In reality, slavery ended when it was no longer economically necessary for capitalism.
The United Kingdom banned it in 1833, just when the first industrial revolution, based on the steam engine, was already consolidated.
In the United States, abolition came in 1865, with the victory of the industrial North over the agricultural South in the Civil War.
Let's go forward in time.
Some four decades ago, the major capitalist powers were exhausted after 10 long years of high inflation and low growth.
The formula to revitalize them was the
big bang
, the liberalization of financial markets promoted by Ronald Reagan and Margaret Thatcher.
The
big bang
, accompanied by massive tax cuts for the wealthy and a tremendous technological leap (Apple's first computer hit the market in 1976), created mountains of money.
That money had to be invested.
Thanks to computers, it was possible to move it around the entire planet.
Thus was born the present era of globalization.
The thing was quite celebrated.
At the time, clichés such as “the global village” were drooled over.
It occurred to some that the phenomenon would have debatable consequences, such as Western deindustrialization.
But, as far as I can remember, few predicted then that the biggest problem of globalization would consist of coming face to face with “the other”.
with the migrant.
The only available precedent for mass emigration, the transfer of more than 50 million Europeans to the United States during the 19th century, was something very different: there were no "others", because the "others", the natives, had practically been exterminated.
Here and now, immigration shows that the supposed moral foundations of the European Union (respect for human dignity, freedom, equality, etc.) are bullshit, things that are said just because they sound good, pure verbal onanism.

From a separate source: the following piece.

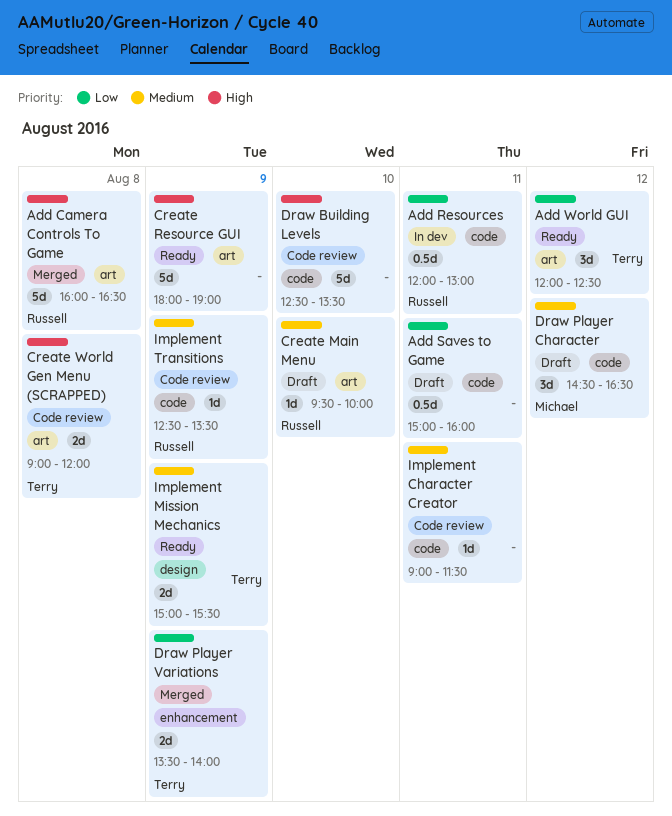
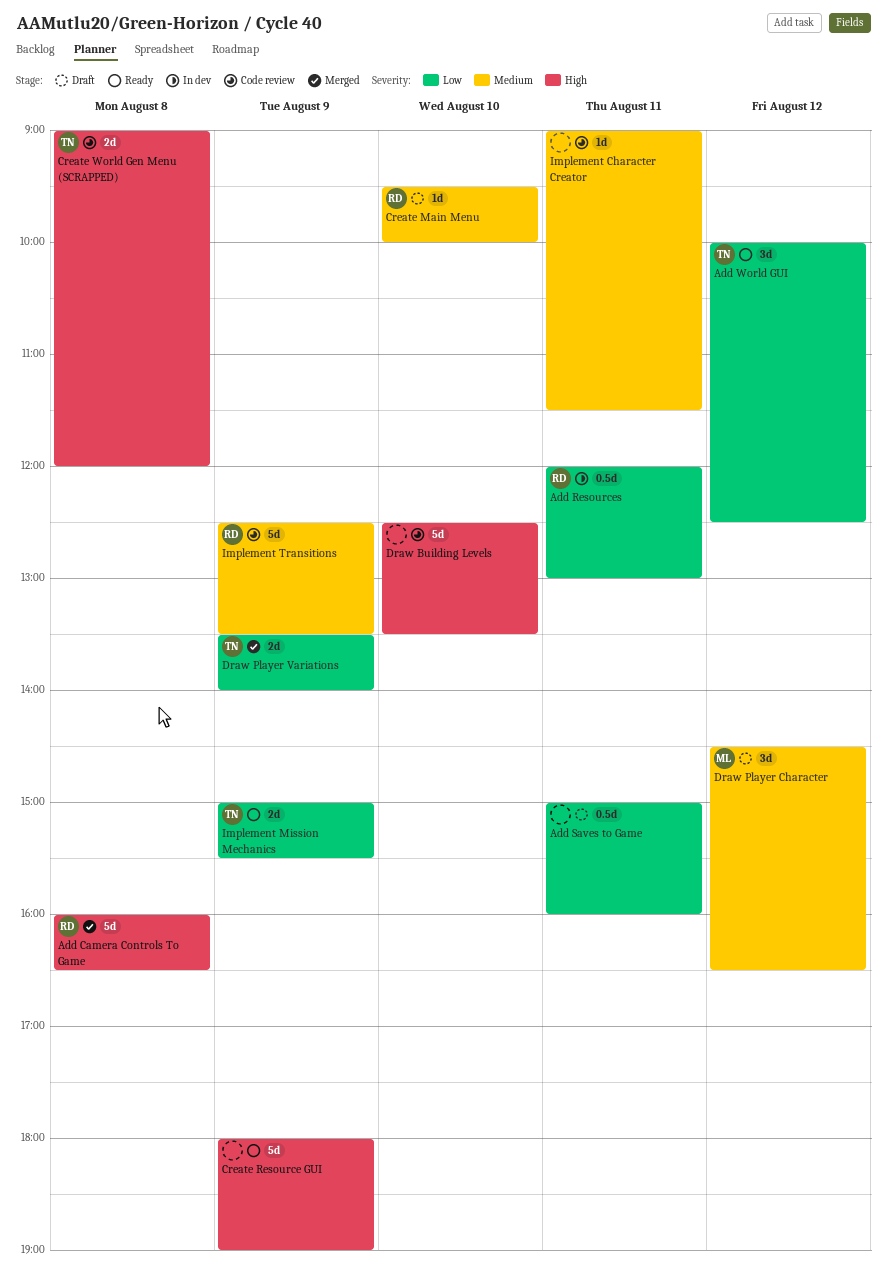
Add World GUI, begins: 12:00 -> 10:00
Implement Mission Mechanics, priority: Medium -> Low
Implement Transitions, estimate: 1d -> 5d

What happened on June 24 at the Melilla border (the "violent attack", according to Pedro Sánchez) is nothing more than another horrific event in today's bloodiest war: the one that sows corpses, no one knows how many , the path of despair towards Europe.
We can say that it is not our fault.
And we do it.
It's the market, man.
Remember Keynes's phrase (“the most wicked men…”) a few paragraphs above.
Do not trust that politics put a stop to the pain of "the others" and our moral degradation.
This will last as long as the current phase of capitalism lasts: free movement of money and goods, fences and weapons (increasingly subcontracted to third countries, in that we Europeans are clean) against people.